It’s not often one can take several weeks off, pile into a car, and hit the open road without any significant responsibilities piling up (or email inboxes overflowing). I was able to do just that in January, before starting my new think tank gig. The result was a two-week road trip — along with my wife — through modern-day Appalachia.

Starting in Harrisonburg, Virginia, and going as far south as Asheville, North Carolina, we discovered an upstart “New Appalachian economy” based loosely around agri-business, food, and booze. Although the region’s economic fortunes have declined alongside that of the coal industry, a small group of entrepreneurial chefs, distillers and brewers are attempting to revive the region by opening up locally sourced, food-focused businesses. In particular, the impressive and nuanced booze offerings the modern-day Blue Ridge region has to offer deserve greater attention.

After driving west from Washington, we headed southward along the great I-81 trucking corridor — whose endpoints stretch as far north as New York state and as far south as Tennessee. The first stop on our self-created booze tour was Harrisonburg, which, as the home of James Madison University, lives up to its college-town reputation by featuring numerous excellent breweries. Because we rolled into town at 2 p.m. on a Friday, it turned out the only brewery open was Pale Fire Brewing Co., located in Harrisonburg’s newly renovated Ice House building. It was one of our favorite stops of the trip.

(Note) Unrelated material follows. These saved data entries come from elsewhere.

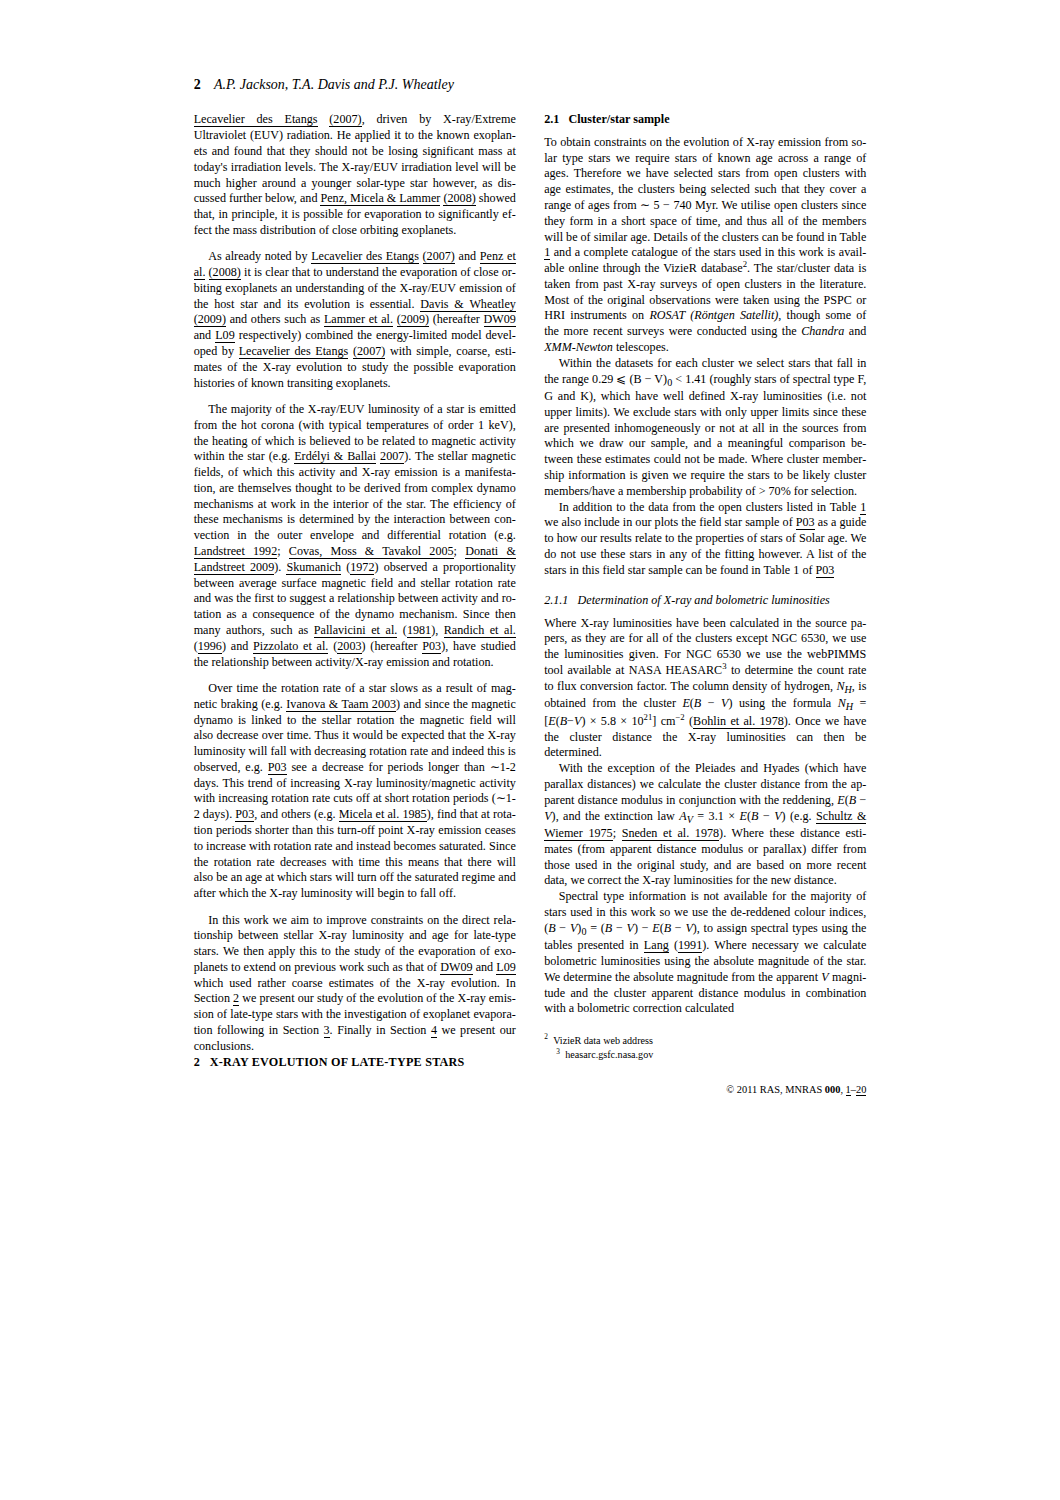2 A.P. Jackson, T.A. Davis and P.J. Wheatley
Lecavelier des Etangs (2007), driven by X-ray/Extreme Ultraviolet (EUV) radiation. He applied it to the known exoplanets and found that they should not be losing significant mass at today's irradiation levels. The X-ray/EUV irradiation level will be much higher around a younger solar-type star however, as discussed further below, and Penz, Micela & Lammer (2008) showed that, in principle, it is possible for evaporation to significantly effect the mass distribution of close orbiting exoplanets.
As already noted by Lecavelier des Etangs (2007) and Penz et al. (2008) it is clear that to understand the evaporation of close orbiting exoplanets an understanding of the X-ray/EUV emission of the host star and its evolution is essential. Davis & Wheatley (2009) and others such as Lammer et al. (2009) (hereafter DW09 and L09 respectively) combined the energy-limited model developed by Lecavelier des Etangs (2007) with simple, coarse, estimates of the X-ray evolution to study the possible evaporation histories of known transiting exoplanets.
The majority of the X-ray/EUV luminosity of a star is emitted from the hot corona (with typical temperatures of order 1 keV), the heating of which is believed to be related to magnetic activity within the star (e.g. Erdélyi & Ballai 2007). The stellar magnetic fields, of which this activity and X-ray emission is a manifestation, are themselves thought to be derived from complex dynamo mechanisms at work in the interior of the star. The efficiency of these mechanisms is determined by the interaction between convection in the outer envelope and differential rotation (e.g. Landstreet 1992; Covas, Moss & Tavakol 2005; Donati & Landstreet 2009). Skumanich (1972) observed a proportionality between average surface magnetic field and stellar rotation rate and was the first to suggest a relationship between activity and rotation as a consequence of the dynamo mechanism. Since then many authors, such as Pallavicini et al. (1981), Randich et al. (1996) and Pizzolato et al. (2003) (hereafter P03), have studied the relationship between activity/X-ray emission and rotation.
Over time the rotation rate of a star slows as a result of magnetic braking (e.g. Ivanova & Taam 2003) and since the magnetic dynamo is linked to the stellar rotation the magnetic field will also decrease over time. Thus it would be expected that the X-ray luminosity will fall with decreasing rotation rate and indeed this is observed, e.g. P03 see a decrease for periods longer than ∼1-2 days. This trend of increasing X-ray luminosity/magnetic activity with increasing rotation rate cuts off at short rotation periods (∼1-2 days). P03, and others (e.g. Micela et al. 1985), find that at rotation periods shorter than this turn-off point X-ray emission ceases to increase with rotation rate and instead becomes saturated. Since the rotation rate decreases with time this means that there will also be an age at which stars will turn off the saturated regime and after which the X-ray luminosity will begin to fall off.
In this work we aim to improve constraints on the direct relationship between stellar X-ray luminosity and age for late-type stars. We then apply this to the study of the evaporation of exoplanets to extend on previous work such as that of DW09 and L09 which used rather coarse estimates of the X-ray evolution. In Section 2 we present our study of the evolution of the X-ray emission of late-type stars with the investigation of exoplanet evaporation following in Section 3. Finally in Section 4 we present our conclusions.
2 X-ray evolution of late-type stars
2.1 Cluster/star sample
To obtain constraints on the evolution of X-ray emission from solar type stars we require stars of known age across a range of ages. Therefore we have selected stars from open clusters with age estimates, the clusters being selected such that they cover a range of ages from ∼ 5 − 740 Myr. We utilise open clusters since they form in a short space of time, and thus all of the members will be of similar age. Details of the clusters can be found in Table 1 and a complete catalogue of the stars used in this work is available online through the VizieR database2. The star/cluster data is taken from past X-ray surveys of open clusters in the literature. Most of the original observations were taken using the PSPC or HRI instruments on ROSAT (Röntgen Satellit), though some of the more recent surveys were conducted using the Chandra and XMM-Newton telescopes.
Within the datasets for each cluster we select stars that fall in the range 0.29 ⩽ (B − V)0 < 1.41 (roughly stars of spectral type F, G and K), which have well defined X-ray luminosities (i.e. not upper limits). We exclude stars with only upper limits since these are presented inhomogeneously or not at all in the sources from which we draw our sample, and a meaningful comparison between these estimates could not be made. Where cluster membership information is given we require the stars to be likely cluster members/have a membership probability of > 70% for selection.
In addition to the data from the open clusters listed in Table 1 we also include in our plots the field star sample of P03 as a guide to how our results relate to the properties of stars of Solar age. We do not use these stars in any of the fitting however. A list of the stars in this field star sample can be found in Table 1 of P03
2.1.1 Determination of X-ray and bolometric luminosities
Where X-ray luminosities have been calculated in the source papers, as they are for all of the clusters except NGC 6530, we use the luminosities given. For NGC 6530 we use the webPIMMS tool available at NASA HEASARC3 to determine the count rate to flux conversion factor. The column density of hydrogen, NH, is obtained from the cluster E(B − V) using the formula NH = [E(B−V) × 5.8 × 1021] cm−2 (Bohlin et al. 1978). Once we have the cluster distance the X-ray luminosities can then be determined.
With the exception of the Pleiades and Hyades (which have parallax distances) we calculate the cluster distance from the apparent distance modulus in conjunction with the reddening, E(B − V), and the extinction law AV = 3.1 × E(B − V) (e.g. Schultz & Wiemer 1975; Sneden et al. 1978). Where these distance estimates (from apparent distance modulus or parallax) differ from those used in the original study, and are based on more recent data, we correct the X-ray luminosities for the new distance.
Spectral type information is not available for the majority of stars used in this work so we use the de-reddened colour indices, (B − V)0 = (B − V) − E(B − V), to assign spectral types using the tables presented in Lang (1991). Where necessary we calculate bolometric luminosities using the absolute magnitude of the star. We determine the absolute magnitude from the apparent V magnitude and the cluster apparent distance modulus in combination with a bolometric correction calculated
2VizieR data web address
3heasarc.gsfc.nasa.gov
© 2011 RAS, MNRAS 000, 1–20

As good brewery visitors, we tried a flight of Pale Fire’s various selections and were particularly impressed with the Salad Days saison — tart but not bitter — as well as the Red Molly red ale — malty and crisp. Perhaps most noteworthy in a world featuring so many cold, industrial-feeling taprooms was Pale Fire’s cozy fireplace, ringed with hardwood bookshelves. Had we not had dinner reservations farther down the road that evening, we could have easily killed a few hours sipping and reading there.

Our next liquor-inspired stop came a couple of days later and required a brief detour. We slipped off I-81 and headed deeper into the mountains toward Virginia’s renown Route 151. Dubbed “alcohol alley,” the road boasts five wineries, three breweries and a cidery. Oh, and a distillery. Silverback Distillery quickly has become one of Virginia’s most successful distilleries since its 2014 opening, having won 11 international awards to date. Its offerings feature a variety of spirits — from vodka to gin to rye.

Our favorite was Silverback’s Strange Monkey Gin, which was as good straight-up as it was mixed into the various cocktails served in the distillery’s tasting room. Master distiller Christine Riggleman told me she created this spirit in an effort to make a gin that even those who aren’t gin drinkers would enjoy. She definitely hit her mark. When you taste Strange Monkey, the first thing you notice are the vibrant citrus flavors that counterbalance and de-emphasize the more familiar juniper notes that can be overwhelming in other gins. Also intriguing was the Blackback Lucky 13 Honey Rye, which uses local Nelson County honey. In fact, Silverback prides itself in prioritizing the use of Virginia-based ingredients for its spirits.

After another roundabout detour through more backroads, we made our way back to I-81 and finally left the state of Virginia as we drove south to Johnson City, Tennessee. As we drove through the city’s downtown business district — a fascinating mix of both abandoned and occupied storefronts — we happened upon our next brewery destination.

Yee-Haw Brewing Co. stands out as the most physically impressive taproom we visited. It’s marked on the outside with a towering, white tank emblazoned with the phrase “Drink Yee-Haw Beer.” Inside, it features a massive bar and ample floor space. There’s also an inviting outside terrace, which we no doubt would’ve taken advantage of had it not been a cold, dreary January day. We were elated to see a Munich-style dunkel on tap, a nice change of pace from the sometimes-excessive IPA offerings that seem to consume so many American craft breweries these days. It was delightful: dark and soothing but not too heavy.

Finally, our trip came to an end in what many have called the Napa Valley of beer: Asheville. In between tours of the legendary Biltmore Estate, we fit in a visit to Wicked Weed Brewing Pub. Housed in a former auto repair shop, Wicked Weed features an almost endless array of fruit-tinged ales and sours, among many other offerings. The Dancer Reindeer Ale was a favorite, though we barely made a dent in the pub’s broad selection during our brief stop there.

All told, it was impossible to come away from our trip without feeling as though Appalachia’s beer and liquor scene is severely underappreciated. For a region that has received less-than-glowing attention recently from books such as “Hillbilly Elegy,” it’s worth celebrating what’s working well in Appalachia, too. The entrepreneurial spirits movement has taken hold in the region — and if our road trip is any indication, it appears to be thriving.